Le style est fiévreux, incandescent, la narration est étouffante : qui est Elimane ? De quels pouvoirs (maléfiques) est-il doté ? - « J’ai senti son souffle sur ma nuque, son souffle surgi d’entre les morts » dit Siga D. Étouffante et touffue : le lecteur avance, à l’aveugle, se perd, emberlificote raison et émotion, au gré des événements, des circonstances et des thèmes avec au centre la question du sens de la littérature dans l’Histoire et chez les hommes ; « Nous ne pensions pas du tout qu’elle sauverait le monde ; nous pensions en revanche qu’elle était le seul moyen de ne pas s’en sauver. » Et il y a ces questions annexes, conjoncturelles, historiques et politiques : l’imprimatur de Paris, du centre, donné à telle œuvre ou écrivain des marges ; les commentaires qui ne valent pas lectures, le « Ghetto » littéraire de la diaspora, les « négreries » de l’exotisme complaisant des anciens, les pièges de l’universalisme – « Arrachez les derniers lambeaux de l’ère coloniale et n’attendez rien ! Au feu toutes ces vieilleries ! À la braise, à la cendre, à la mort ! Écrivez au pétrole ! » –, « l’incontinence littéraire » de l’époque, les équivoques du statut des écrivains africains dans le champ littéraire français, chantres de l’« ambiguïté culturelle », « bâtards civilisationnels » ou témoins aliénés de la destruction d’un monde.
Elimane n’a pas plagié les grands auteurs blancs.

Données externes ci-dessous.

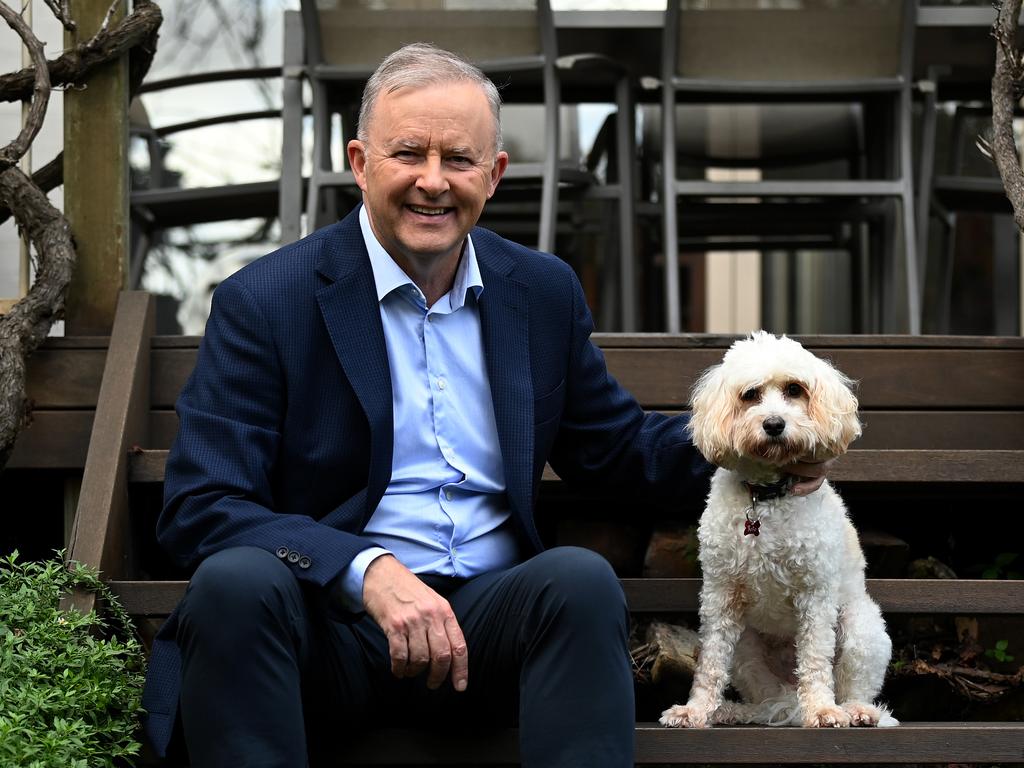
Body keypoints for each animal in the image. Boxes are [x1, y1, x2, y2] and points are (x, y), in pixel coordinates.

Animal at [659, 333, 892, 729]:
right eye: (750, 394)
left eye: (794, 389)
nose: (773, 424)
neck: (765, 497)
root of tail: (789, 698)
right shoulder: (720, 594)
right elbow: (710, 664)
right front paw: (696, 710)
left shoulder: (815, 593)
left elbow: (814, 659)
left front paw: (823, 710)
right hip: (747, 649)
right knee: (765, 699)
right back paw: (735, 711)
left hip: (861, 628)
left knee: (852, 685)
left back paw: (854, 710)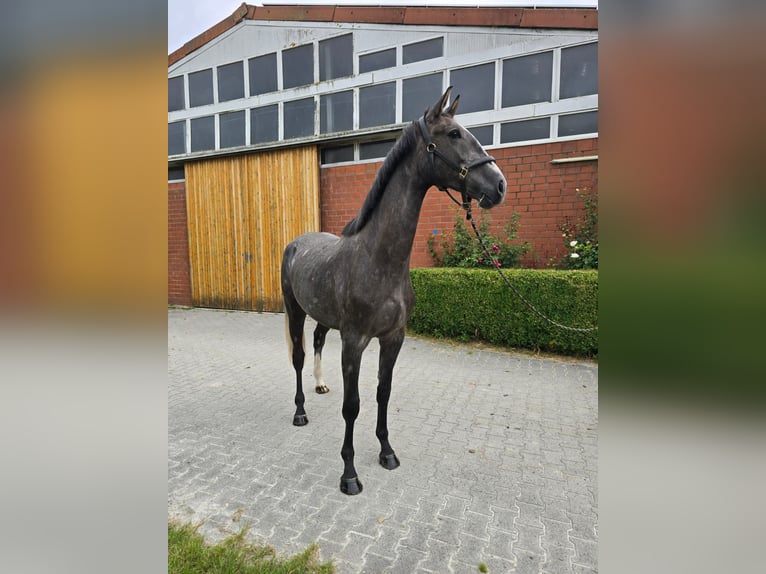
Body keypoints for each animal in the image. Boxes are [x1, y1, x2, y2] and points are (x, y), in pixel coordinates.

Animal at [280, 87, 506, 495]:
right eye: (453, 134)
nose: (498, 186)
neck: (378, 259)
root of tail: (296, 243)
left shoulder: (393, 338)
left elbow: (382, 393)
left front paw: (387, 452)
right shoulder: (354, 341)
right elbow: (352, 405)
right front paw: (349, 473)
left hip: (323, 316)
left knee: (318, 341)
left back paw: (321, 386)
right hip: (295, 311)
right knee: (300, 357)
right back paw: (301, 411)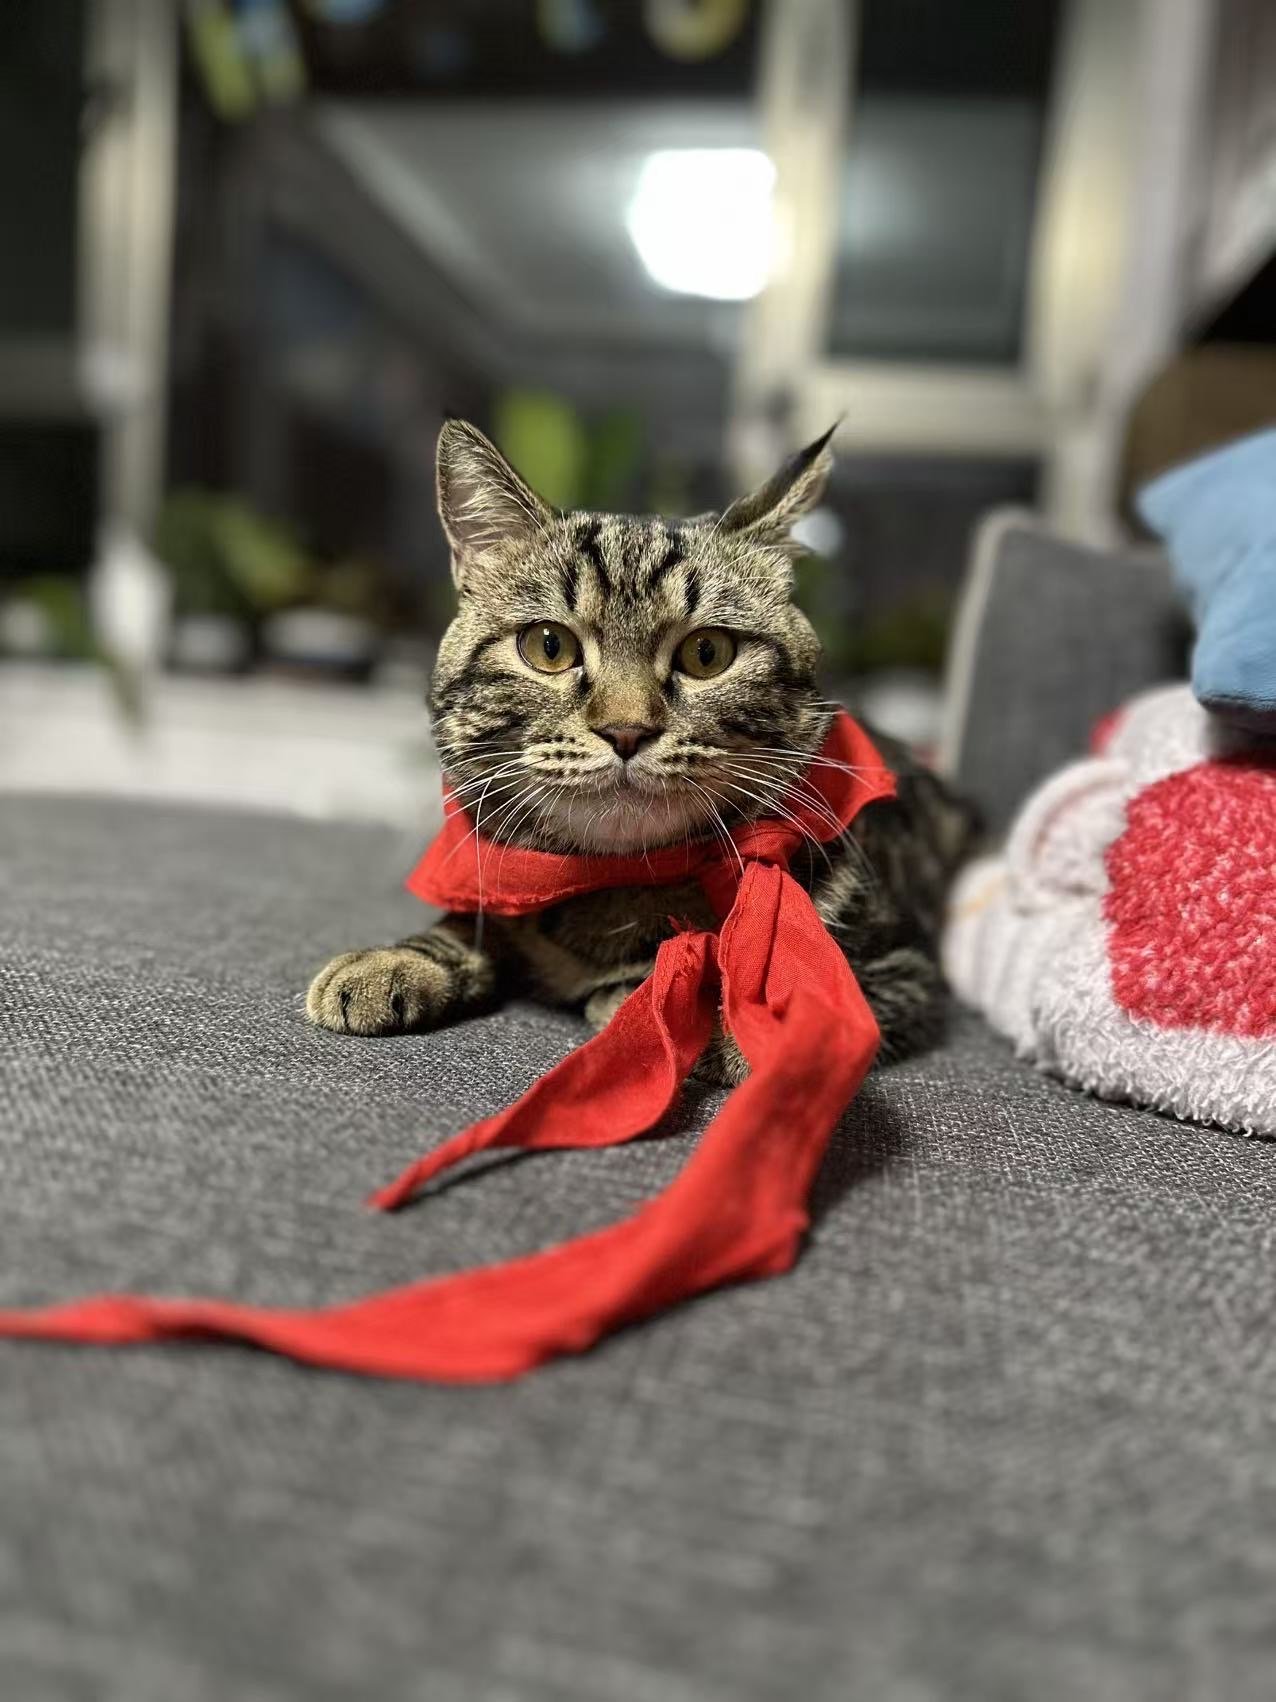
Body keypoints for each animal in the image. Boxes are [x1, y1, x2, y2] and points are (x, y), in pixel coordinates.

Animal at [306, 418, 975, 1085]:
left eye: (707, 653)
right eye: (548, 646)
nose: (626, 731)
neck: (621, 882)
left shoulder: (899, 972)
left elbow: (780, 1007)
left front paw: (682, 1003)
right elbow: (459, 926)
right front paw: (393, 961)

Il a voulu rendre hommage à toute la littérature des siècles qui l’ont précédé. Dans « ce qui était une longue référence (…) personne n’a vu qu’il était riche avant d’avoir emprunté quoi que ce soit. ». Elimane, Madag l’Africain !, a tenté, par son récit de « relater », autrement, et de « relier », autrement. Mais il n’était pas d’ici. Lui.